[Records shown]

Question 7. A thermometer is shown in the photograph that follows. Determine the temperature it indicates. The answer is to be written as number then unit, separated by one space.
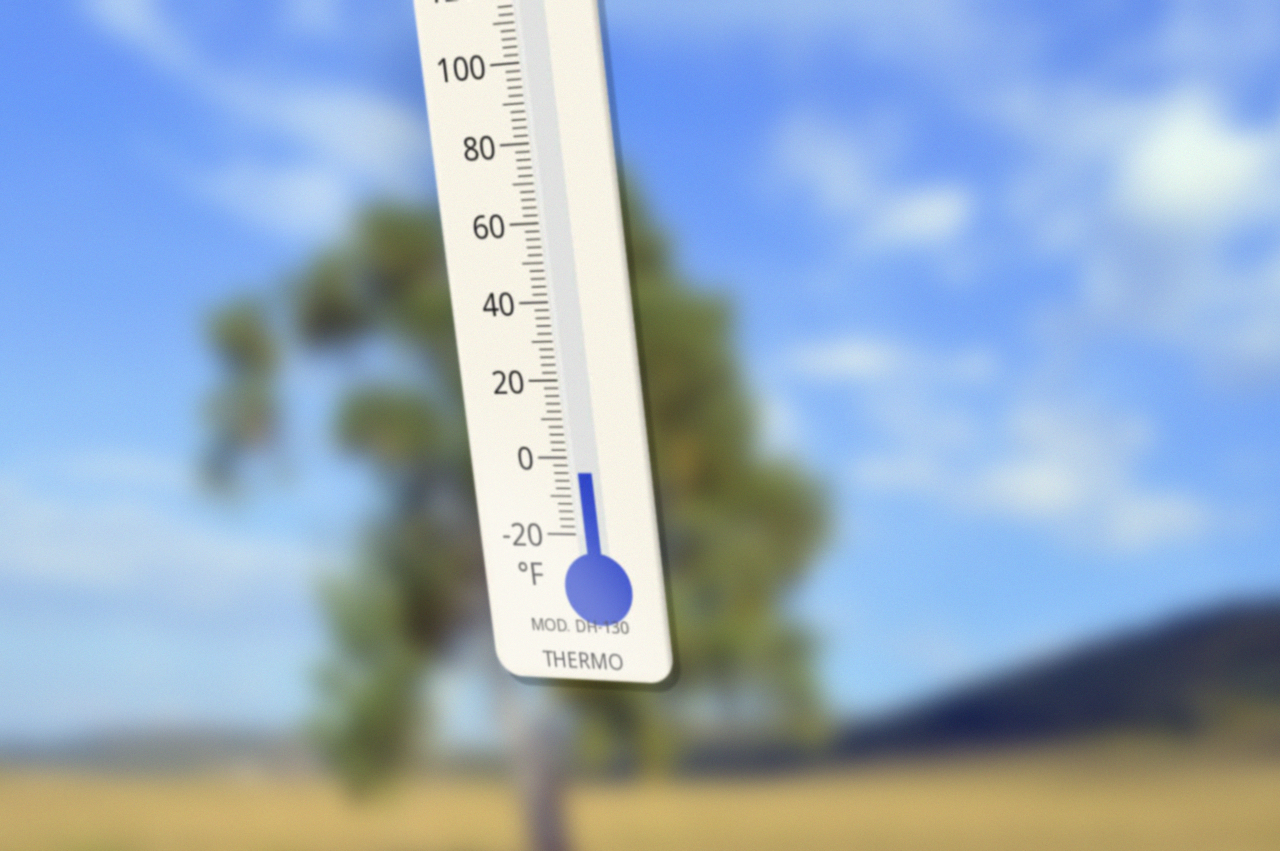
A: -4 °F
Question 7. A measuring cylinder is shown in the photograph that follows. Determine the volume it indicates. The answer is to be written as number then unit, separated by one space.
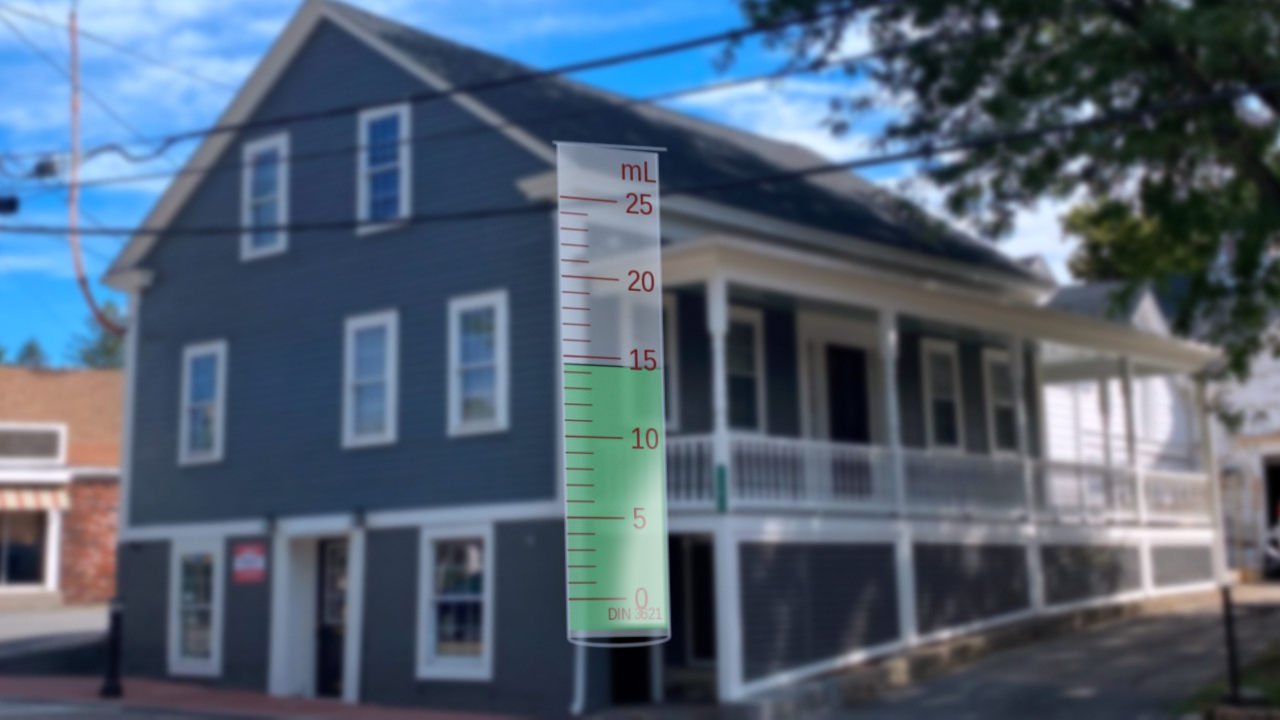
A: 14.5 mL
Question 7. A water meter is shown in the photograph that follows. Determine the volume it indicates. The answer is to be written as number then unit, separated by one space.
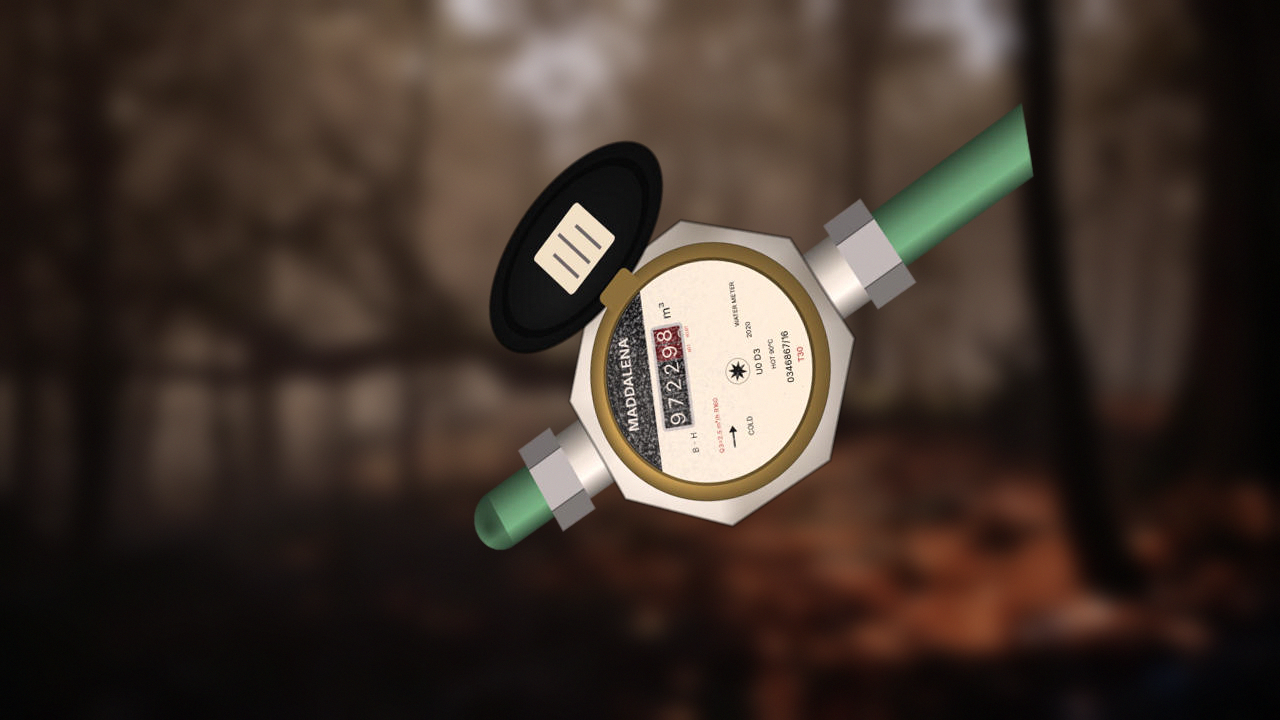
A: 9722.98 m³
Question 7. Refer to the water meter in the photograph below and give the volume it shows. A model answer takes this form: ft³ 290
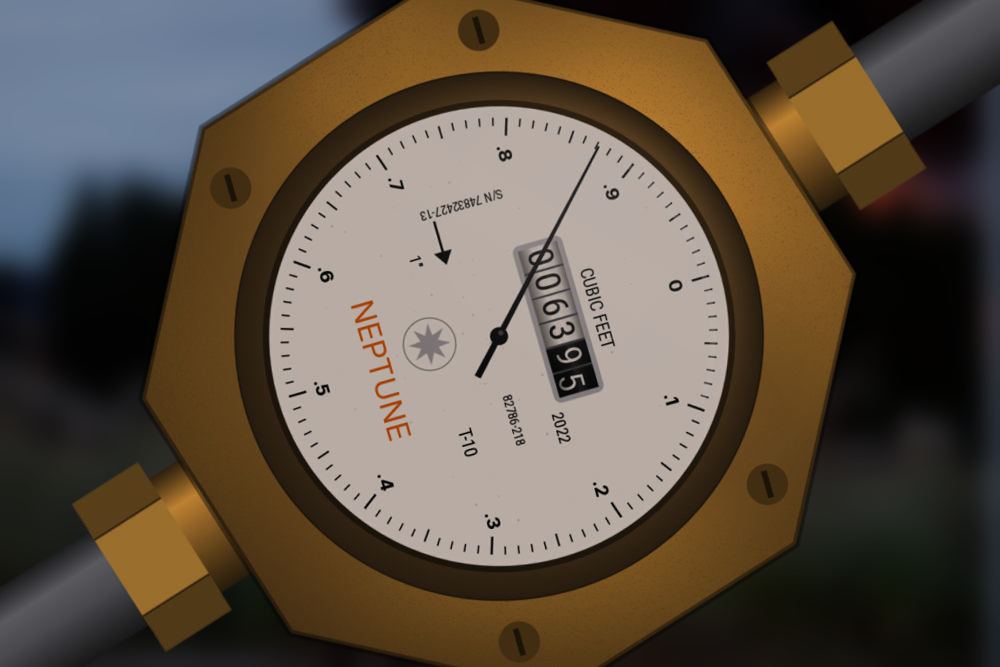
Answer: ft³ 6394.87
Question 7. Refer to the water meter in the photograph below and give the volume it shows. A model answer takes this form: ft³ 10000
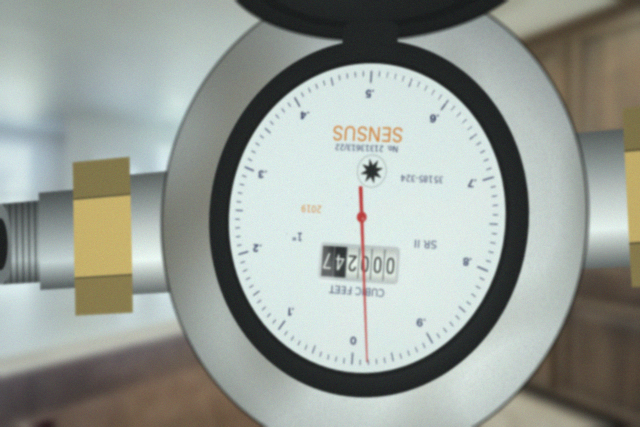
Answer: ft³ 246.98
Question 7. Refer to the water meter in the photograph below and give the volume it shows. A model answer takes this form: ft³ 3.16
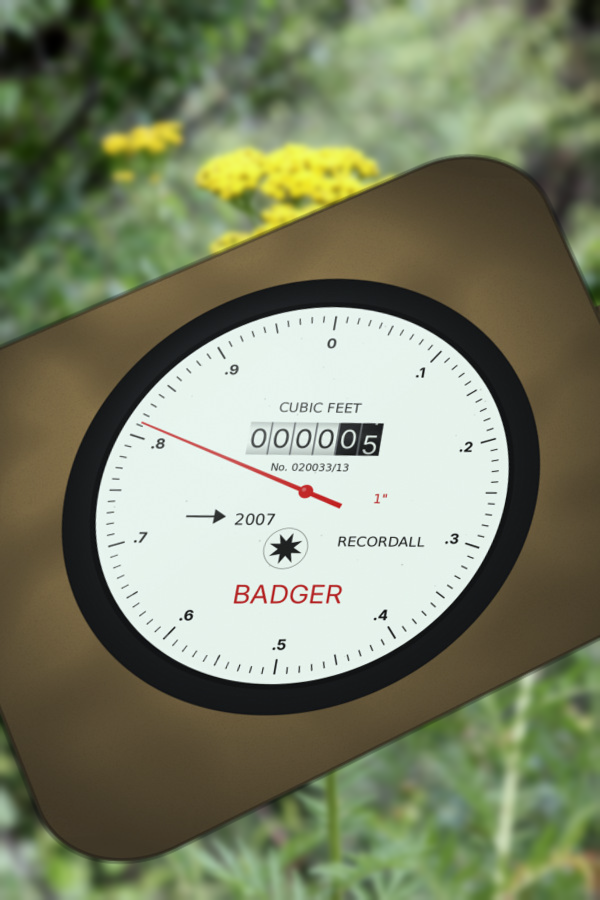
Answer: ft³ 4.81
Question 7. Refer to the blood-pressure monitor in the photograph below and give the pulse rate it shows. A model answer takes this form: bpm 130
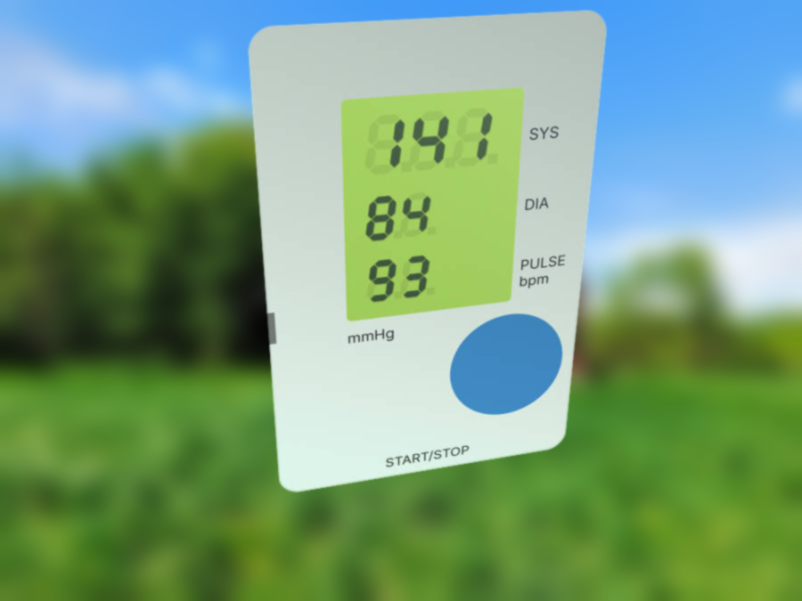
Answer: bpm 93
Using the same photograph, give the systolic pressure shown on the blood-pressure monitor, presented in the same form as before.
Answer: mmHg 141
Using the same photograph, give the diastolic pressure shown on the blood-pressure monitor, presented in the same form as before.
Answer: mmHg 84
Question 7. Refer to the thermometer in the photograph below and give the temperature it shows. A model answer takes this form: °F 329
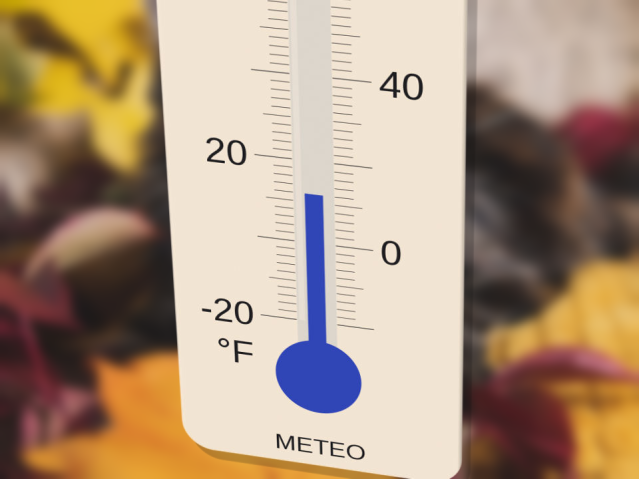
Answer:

[/Records shown]

→ To do:
Reproduce every line above word for word, leaving out the pictures.

→ Task output:
Question 7. A thermometer is shown in the photograph that follows. Determine the temperature it indicates. The answer is to be written as number then unit, separated by one space.
A: -4 °F
Question 7. A measuring cylinder is shown in the photograph that follows. Determine the volume it indicates. The answer is to be written as number then unit, separated by one space.
A: 14.5 mL
Question 7. A water meter is shown in the photograph that follows. Determine the volume it indicates. The answer is to be written as number then unit, separated by one space.
A: 9722.98 m³
Question 7. Refer to the water meter in the photograph below and give the volume it shows. A model answer takes this form: ft³ 290
Answer: ft³ 6394.87
Question 7. Refer to the water meter in the photograph below and give the volume it shows. A model answer takes this form: ft³ 10000
Answer: ft³ 246.98
Question 7. Refer to the water meter in the photograph below and give the volume it shows. A model answer takes this form: ft³ 3.16
Answer: ft³ 4.81
Question 7. Refer to the blood-pressure monitor in the photograph below and give the pulse rate it shows. A model answer takes this form: bpm 130
Answer: bpm 93
Using the same photograph, give the systolic pressure shown on the blood-pressure monitor, presented in the same form as before.
Answer: mmHg 141
Using the same photograph, give the diastolic pressure shown on the blood-pressure monitor, presented in the same form as before.
Answer: mmHg 84
Question 7. Refer to the thermometer in the photograph below and give the temperature it shows. A model answer takes this form: °F 329
Answer:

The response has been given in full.